What the Scam Actually Changed
Here's the part that most people gloss over: the Harshad Mehta scam arguably did more for Indian market infrastructure than any single regulator had managed in the previous decade.
SEBI got statutory powers. Before 1992, SEBI (established 1988) was a toothless advisory body. After the scam, Parliament passed the SEBI Act 1992, giving it real enforcement authority — the power to investigate, raid, and prosecute. Every SEBI show-cause notice and summons you hear about today traces back to that law.
Dematerialisation was introduced. The scam partly worked because physical share certificates could be forged or delayed. By 1996, India launched NSDL (National Securities Depository Limited) — the system that converts all shares into electronic form. When you see "holdings in Zerodha," you're seeing the direct result of what Mehta's fraud made necessary.
Broker norms were tightened. The BSE's cosy settlement system — where brokers settled trades amongst themselves informally — was dismantled. Clearing corporations with actual capital were required.
The BR mechanism was abolished. Banks can no longer trade government securities using informal IOUs. Repo transactions now go through RBI's Clearing Corporation of India (CCIL).
Every safeguard that protects your money when you invest in Indian stocks today has a piece of Harshad Mehta's scam in its origin story.
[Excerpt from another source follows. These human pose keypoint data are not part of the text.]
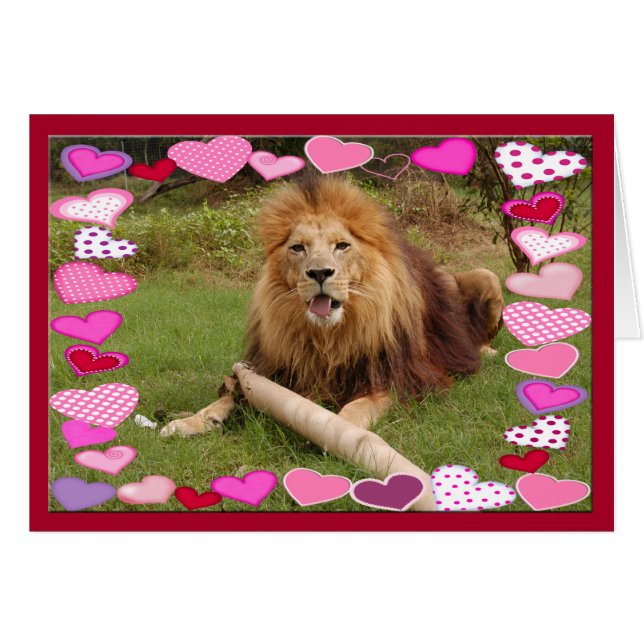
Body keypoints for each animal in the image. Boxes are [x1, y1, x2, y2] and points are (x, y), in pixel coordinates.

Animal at [160, 175, 503, 437]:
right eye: (297, 248)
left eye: (342, 246)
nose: (320, 273)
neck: (328, 337)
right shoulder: (276, 369)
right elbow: (228, 395)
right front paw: (190, 420)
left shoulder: (399, 375)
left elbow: (356, 407)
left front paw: (340, 431)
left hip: (488, 277)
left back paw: (487, 351)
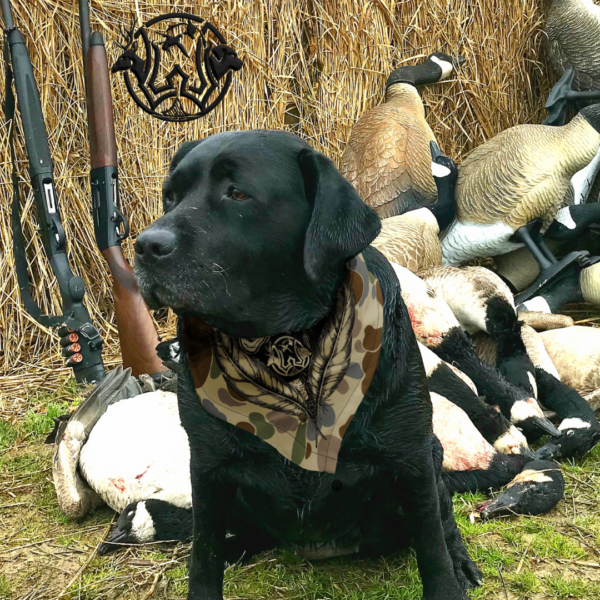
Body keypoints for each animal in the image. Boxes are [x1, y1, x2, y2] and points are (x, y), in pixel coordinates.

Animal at [134, 131, 480, 600]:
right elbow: (203, 555)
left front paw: (449, 575)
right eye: (170, 197)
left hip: (432, 452)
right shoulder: (207, 466)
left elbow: (432, 547)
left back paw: (461, 560)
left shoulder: (410, 457)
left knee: (443, 524)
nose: (145, 246)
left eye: (237, 193)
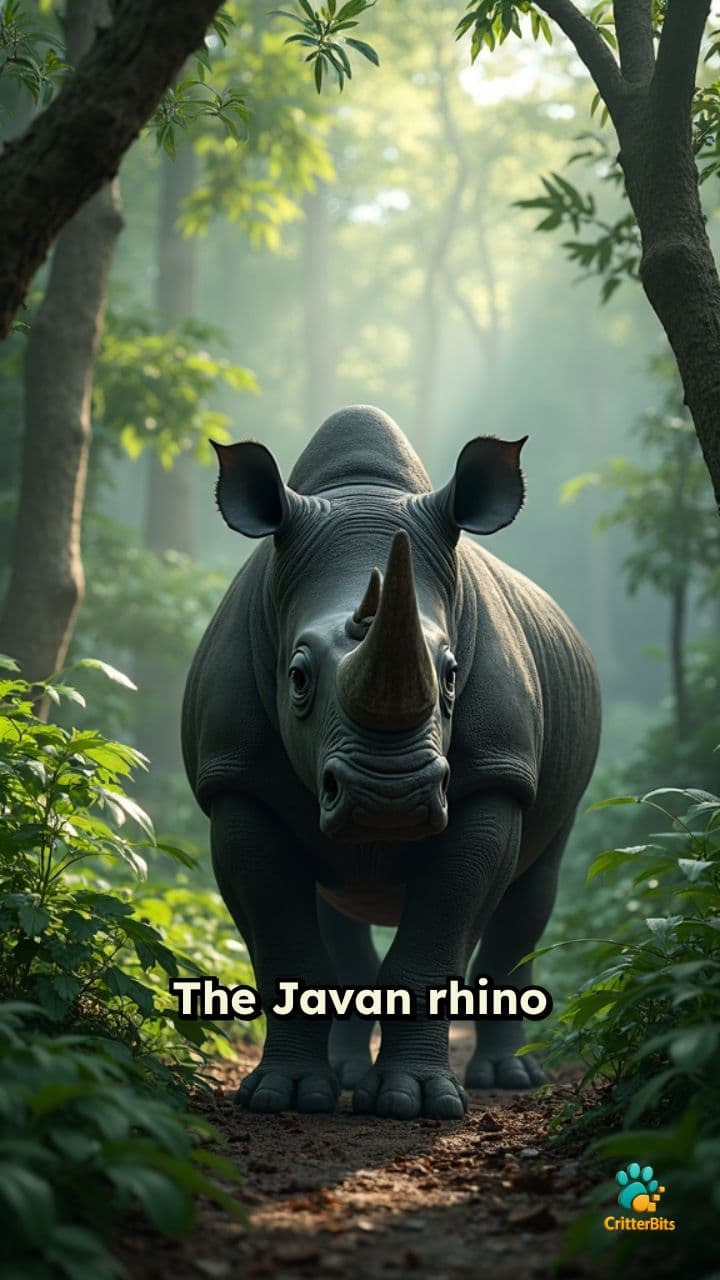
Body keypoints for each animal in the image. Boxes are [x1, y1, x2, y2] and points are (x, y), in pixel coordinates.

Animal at [182, 405, 601, 1119]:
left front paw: (417, 1103)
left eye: (452, 674)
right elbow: (287, 944)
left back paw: (509, 1078)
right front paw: (284, 1097)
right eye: (296, 676)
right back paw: (343, 1075)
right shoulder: (235, 780)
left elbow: (437, 940)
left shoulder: (495, 775)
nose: (391, 798)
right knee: (338, 900)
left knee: (533, 888)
What He Got Wrong About Markets
Here's a question worth asking: was Mehta a visionary who got greedy, or was he always a fraudster?
The honest answer is: probably both.
He understood that Indian equities were undervalued in 1991. He was right about that. The companies he picked — ACC, Apollo Tyres — did have real businesses. The stocks were genuinely cheap. If he had invested normally, he might still have made 5× returns.
But he couldn't stop at normal returns. The BR machine was too easy to run and too profitable to slow down. And the feedback loop — higher stocks meant he could borrow more, which meant he could push stocks higher — had only one possible ending.
This pattern repeats in every market bubble. The fundamentals are real. The money flow is artificial. And the people in the middle convince themselves they're investing when they're actually inflating.
The Lesson That Actually Matters
If you're investing in Indian equities today, three things from the 1992 scam are worth keeping close:
1. Understanding who is making the market move matters. When a stock goes from ₹200 to ₹9,000 in 12 months, ask who is buying and why. Mehta's rally was real price movement — for a while. The fact that it was artificial only became obvious after it ended.
2. Regulatory failures happen in information gaps. The BRs worked because multiple institutions each thought someone else was verifying. In modern markets, the equivalent is complex financial products that everyone uses but few fully understand.
3. The clean-up is often worth more than the crisis cost. Indian markets are far safer, more transparent, and better regulated today because of what went wrong in 1992. Every crisis that forces structural reform ultimately serves long-term investors.
Harshad Mehta died in 2001, still facing hundreds of criminal cases, never fully convicted. The Sensex he briefly pushed to 4,546 now trades above 73,000.
The market has a very long memory — and occasionally a very useful one.